======== DATASET EXTRACT

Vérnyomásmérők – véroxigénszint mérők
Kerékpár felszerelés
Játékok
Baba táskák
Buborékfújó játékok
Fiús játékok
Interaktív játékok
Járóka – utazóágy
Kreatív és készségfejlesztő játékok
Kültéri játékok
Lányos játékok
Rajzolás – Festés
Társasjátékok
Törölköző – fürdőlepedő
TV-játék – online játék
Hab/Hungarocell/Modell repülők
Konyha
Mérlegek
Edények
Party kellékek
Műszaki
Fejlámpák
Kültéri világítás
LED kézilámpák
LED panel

================
======== DATASET EXTRACT

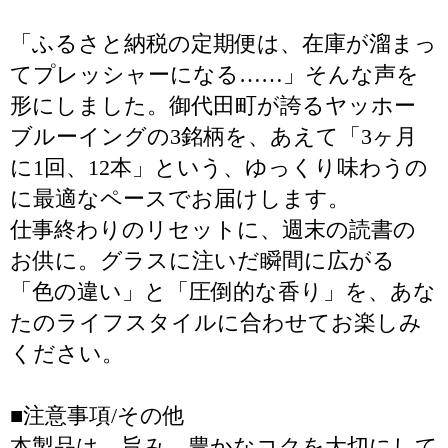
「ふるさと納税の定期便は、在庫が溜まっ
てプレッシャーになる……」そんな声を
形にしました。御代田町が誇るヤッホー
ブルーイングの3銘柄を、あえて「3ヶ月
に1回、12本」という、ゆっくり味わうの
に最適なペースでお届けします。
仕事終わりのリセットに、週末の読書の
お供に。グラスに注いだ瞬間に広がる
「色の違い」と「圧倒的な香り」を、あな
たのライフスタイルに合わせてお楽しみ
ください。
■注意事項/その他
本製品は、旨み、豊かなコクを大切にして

================

-- ACTIVITY --
Find every line in the data above that contains the word "Kültéri", and copy each one. Case counts.

-- REPLY TO THE TASK --
Kültéri játékok
Kültéri világítás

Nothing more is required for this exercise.